EXERCISE MATERIALS:

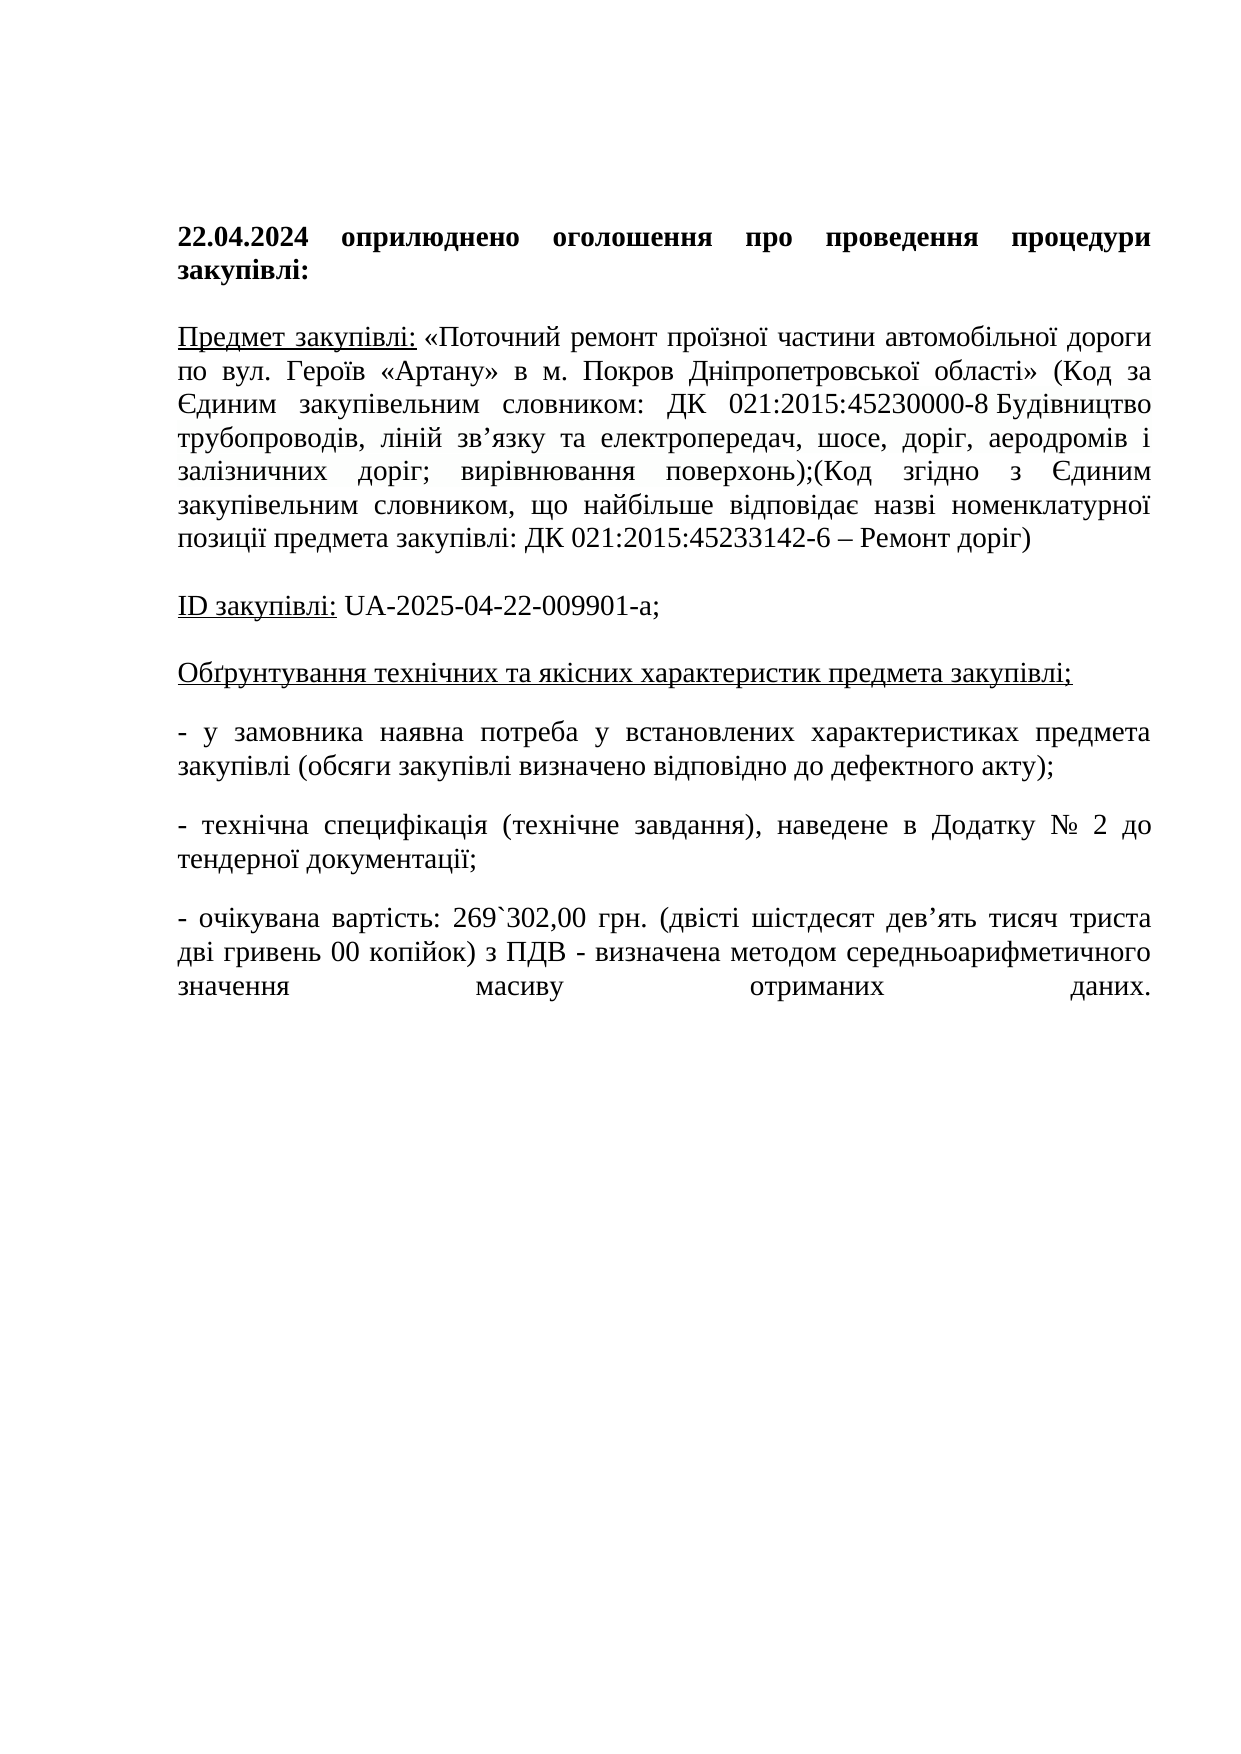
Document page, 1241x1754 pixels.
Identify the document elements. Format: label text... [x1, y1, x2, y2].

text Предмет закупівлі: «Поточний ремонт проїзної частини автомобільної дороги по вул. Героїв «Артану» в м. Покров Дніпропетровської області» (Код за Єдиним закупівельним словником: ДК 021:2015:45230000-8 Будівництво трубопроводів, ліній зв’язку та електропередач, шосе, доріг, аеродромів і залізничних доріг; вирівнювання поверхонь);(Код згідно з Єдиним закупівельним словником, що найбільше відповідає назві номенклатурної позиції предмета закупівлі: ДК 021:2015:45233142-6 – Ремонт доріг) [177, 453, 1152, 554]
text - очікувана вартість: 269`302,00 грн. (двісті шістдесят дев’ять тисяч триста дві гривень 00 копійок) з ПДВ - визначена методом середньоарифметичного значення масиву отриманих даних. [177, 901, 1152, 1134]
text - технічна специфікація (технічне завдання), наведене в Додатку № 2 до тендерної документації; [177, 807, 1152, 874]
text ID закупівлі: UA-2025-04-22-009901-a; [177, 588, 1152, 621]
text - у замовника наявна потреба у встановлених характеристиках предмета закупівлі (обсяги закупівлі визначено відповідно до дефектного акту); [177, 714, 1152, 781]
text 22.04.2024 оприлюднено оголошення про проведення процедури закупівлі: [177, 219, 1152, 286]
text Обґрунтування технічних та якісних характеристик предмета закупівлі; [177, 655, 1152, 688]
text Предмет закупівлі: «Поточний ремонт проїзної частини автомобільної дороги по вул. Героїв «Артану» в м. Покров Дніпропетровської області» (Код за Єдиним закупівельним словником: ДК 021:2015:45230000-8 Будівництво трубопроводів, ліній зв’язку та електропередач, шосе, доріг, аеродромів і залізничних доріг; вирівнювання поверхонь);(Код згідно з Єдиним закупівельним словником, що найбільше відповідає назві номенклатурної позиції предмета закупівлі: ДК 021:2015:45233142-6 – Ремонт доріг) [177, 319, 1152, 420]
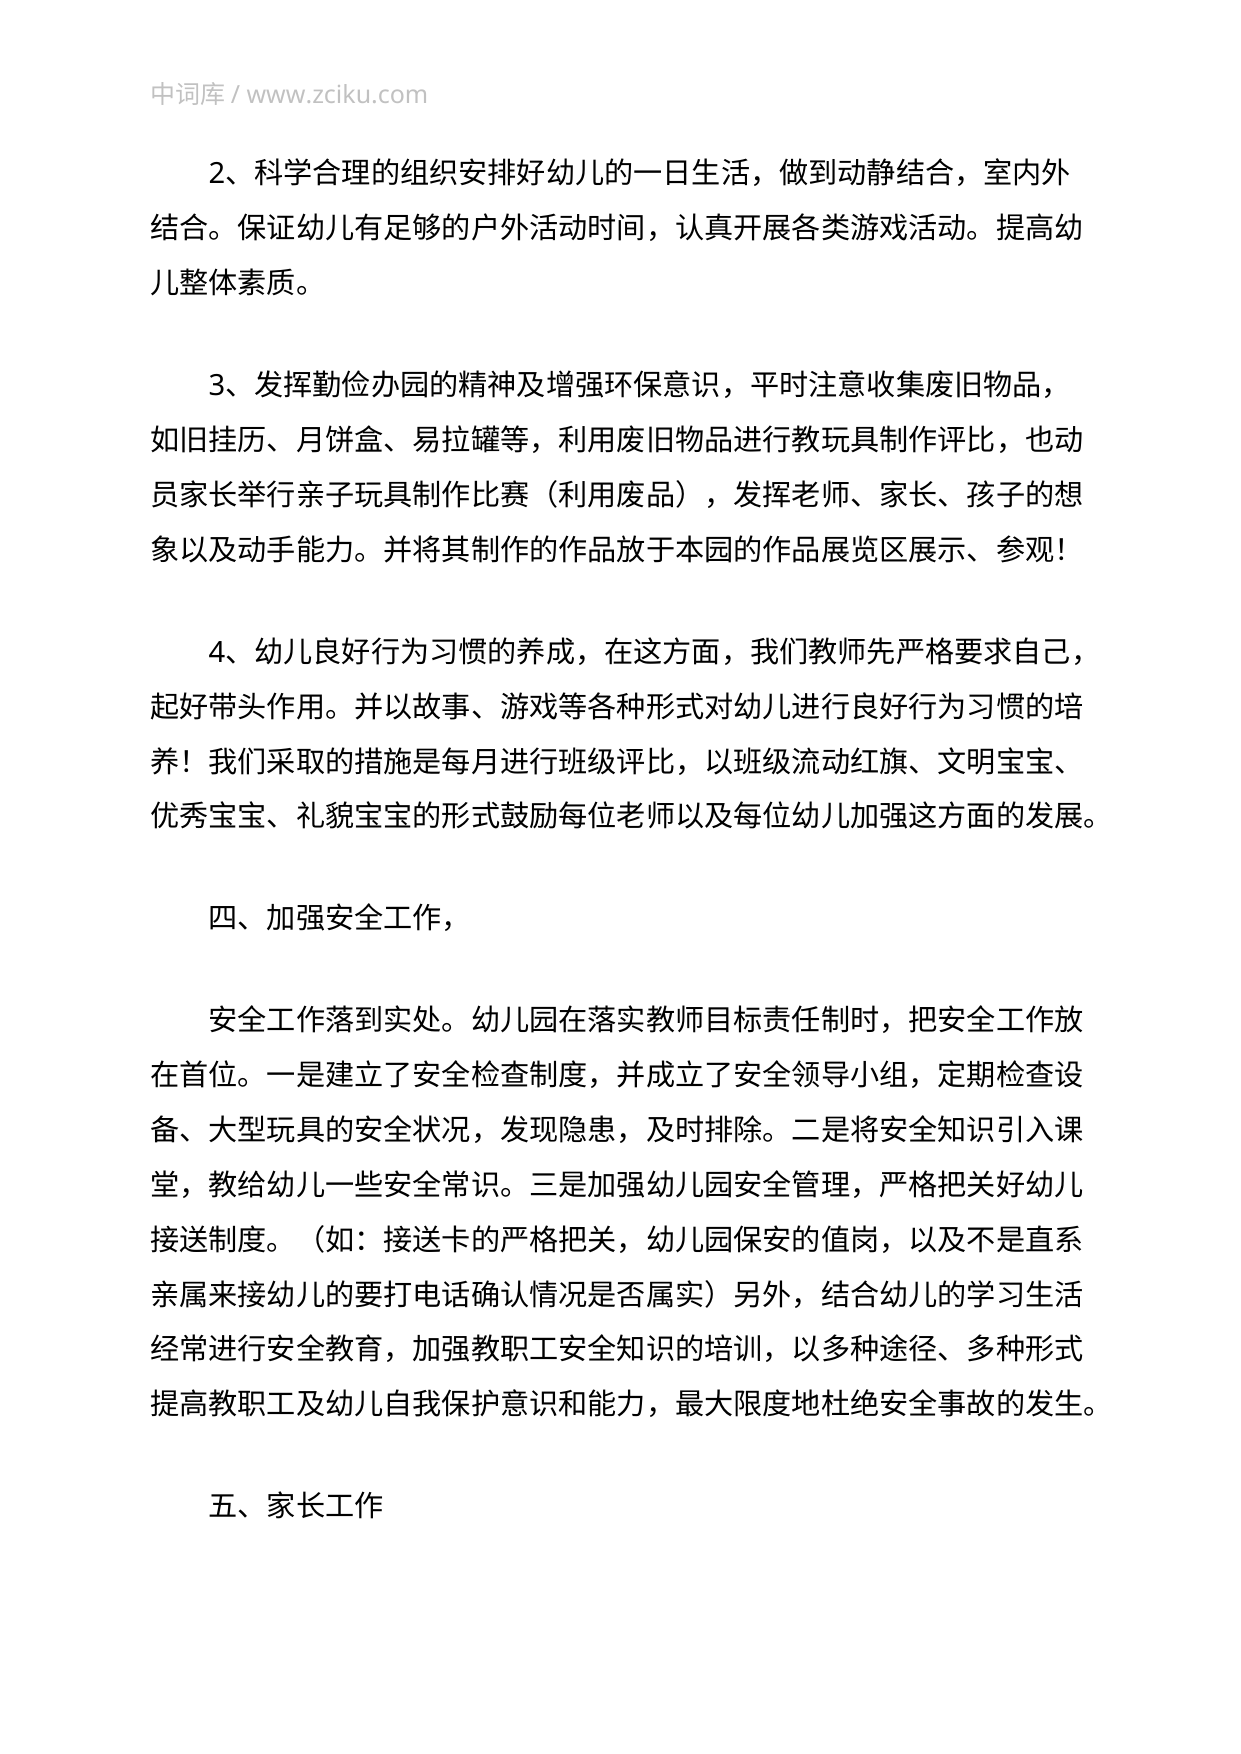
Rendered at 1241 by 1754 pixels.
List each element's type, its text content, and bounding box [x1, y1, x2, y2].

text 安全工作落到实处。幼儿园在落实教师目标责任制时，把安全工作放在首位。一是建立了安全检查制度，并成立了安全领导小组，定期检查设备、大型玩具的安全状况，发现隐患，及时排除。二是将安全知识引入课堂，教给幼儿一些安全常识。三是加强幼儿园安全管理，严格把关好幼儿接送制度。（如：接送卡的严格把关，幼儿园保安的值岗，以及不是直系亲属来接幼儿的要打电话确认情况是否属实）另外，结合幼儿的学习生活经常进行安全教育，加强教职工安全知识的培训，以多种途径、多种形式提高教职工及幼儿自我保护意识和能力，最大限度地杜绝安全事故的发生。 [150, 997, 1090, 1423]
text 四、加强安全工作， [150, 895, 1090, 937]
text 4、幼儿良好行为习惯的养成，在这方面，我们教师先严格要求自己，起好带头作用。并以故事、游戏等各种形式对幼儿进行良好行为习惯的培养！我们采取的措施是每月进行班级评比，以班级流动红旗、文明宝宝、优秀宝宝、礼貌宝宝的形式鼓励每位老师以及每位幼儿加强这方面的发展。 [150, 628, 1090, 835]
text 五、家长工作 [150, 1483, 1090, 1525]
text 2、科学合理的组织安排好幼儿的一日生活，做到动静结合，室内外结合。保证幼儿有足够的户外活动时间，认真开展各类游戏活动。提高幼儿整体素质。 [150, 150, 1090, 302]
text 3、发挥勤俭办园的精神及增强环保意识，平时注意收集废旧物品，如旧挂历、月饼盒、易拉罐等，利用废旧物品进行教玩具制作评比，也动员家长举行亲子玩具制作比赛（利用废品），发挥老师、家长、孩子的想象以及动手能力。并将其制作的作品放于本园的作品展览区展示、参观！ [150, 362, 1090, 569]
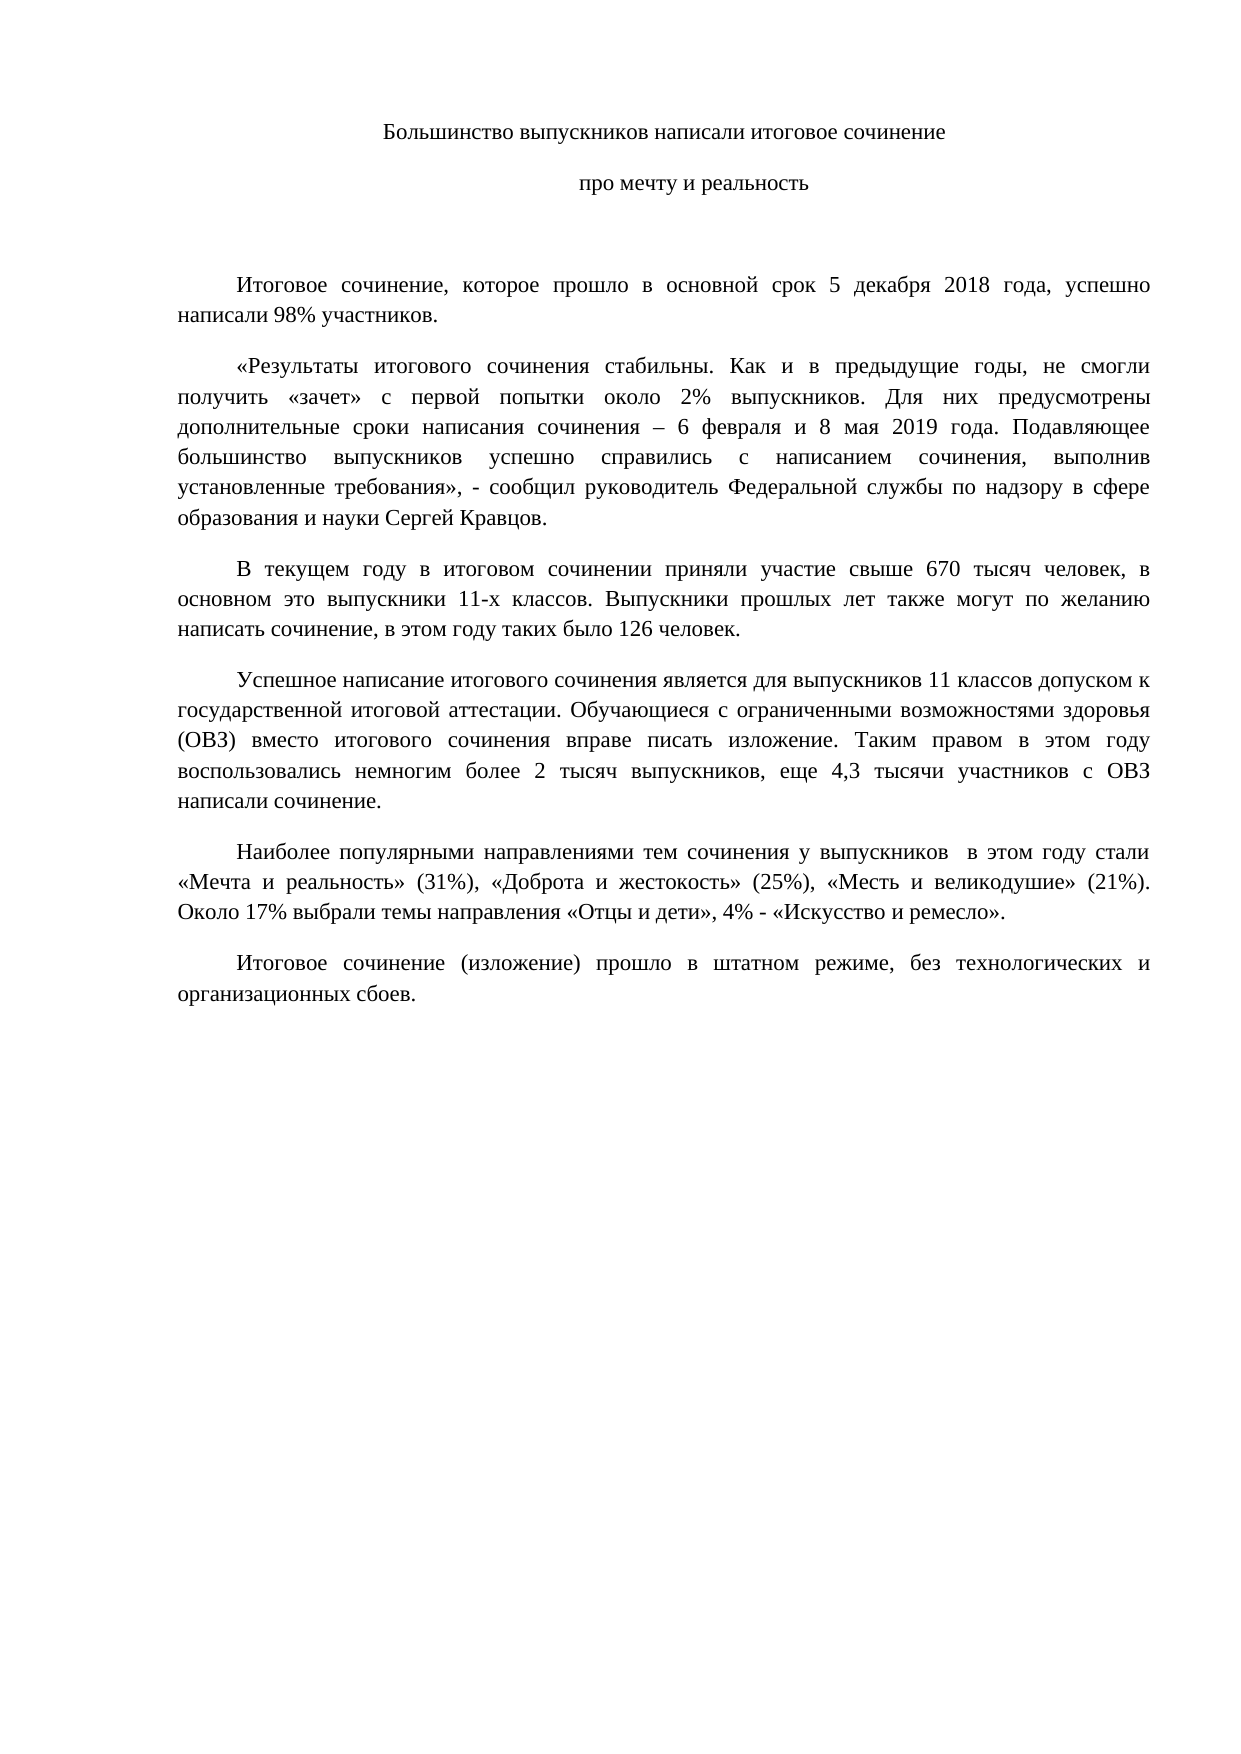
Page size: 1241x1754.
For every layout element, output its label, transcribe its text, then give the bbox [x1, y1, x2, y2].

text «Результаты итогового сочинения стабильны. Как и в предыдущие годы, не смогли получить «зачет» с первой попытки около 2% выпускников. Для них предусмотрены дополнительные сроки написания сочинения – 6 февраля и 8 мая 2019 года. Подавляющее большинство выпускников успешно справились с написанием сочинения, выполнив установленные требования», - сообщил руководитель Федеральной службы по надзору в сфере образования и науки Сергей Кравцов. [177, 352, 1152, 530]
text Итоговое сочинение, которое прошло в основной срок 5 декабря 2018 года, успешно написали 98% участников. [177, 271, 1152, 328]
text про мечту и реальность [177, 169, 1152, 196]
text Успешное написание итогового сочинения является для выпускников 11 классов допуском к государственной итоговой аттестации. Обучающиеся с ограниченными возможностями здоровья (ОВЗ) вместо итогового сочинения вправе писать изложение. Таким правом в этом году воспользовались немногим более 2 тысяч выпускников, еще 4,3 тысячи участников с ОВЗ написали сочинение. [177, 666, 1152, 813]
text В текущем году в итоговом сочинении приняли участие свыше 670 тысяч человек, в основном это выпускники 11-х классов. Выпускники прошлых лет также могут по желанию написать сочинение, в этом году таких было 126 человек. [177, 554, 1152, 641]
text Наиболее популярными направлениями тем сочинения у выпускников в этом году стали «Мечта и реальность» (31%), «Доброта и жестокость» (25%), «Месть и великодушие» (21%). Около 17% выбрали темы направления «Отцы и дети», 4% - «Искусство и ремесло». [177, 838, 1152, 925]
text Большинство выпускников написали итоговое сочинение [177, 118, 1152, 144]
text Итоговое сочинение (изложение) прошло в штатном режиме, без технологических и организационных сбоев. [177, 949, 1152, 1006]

YOUR OBJECTIVE: Scan the listing above and copy all lines containing the word "написали".

RESPONSE TO THE EXERCISE:
text Итоговое сочинение, которое прошло в основной срок 5 декабря 2018 года, успешно написали 98% участников. [177, 271, 1152, 328]
text Успешное написание итогового сочинения является для выпускников 11 классов допуском к государственной итоговой аттестации. Обучающиеся с ограниченными возможностями здоровья (ОВЗ) вместо итогового сочинения вправе писать изложение. Таким правом в этом году воспользовались немногим более 2 тысяч выпускников, еще 4,3 тысячи участников с ОВЗ написали сочинение. [177, 666, 1152, 813]
text Большинство выпускников написали итоговое сочинение [177, 118, 1152, 144]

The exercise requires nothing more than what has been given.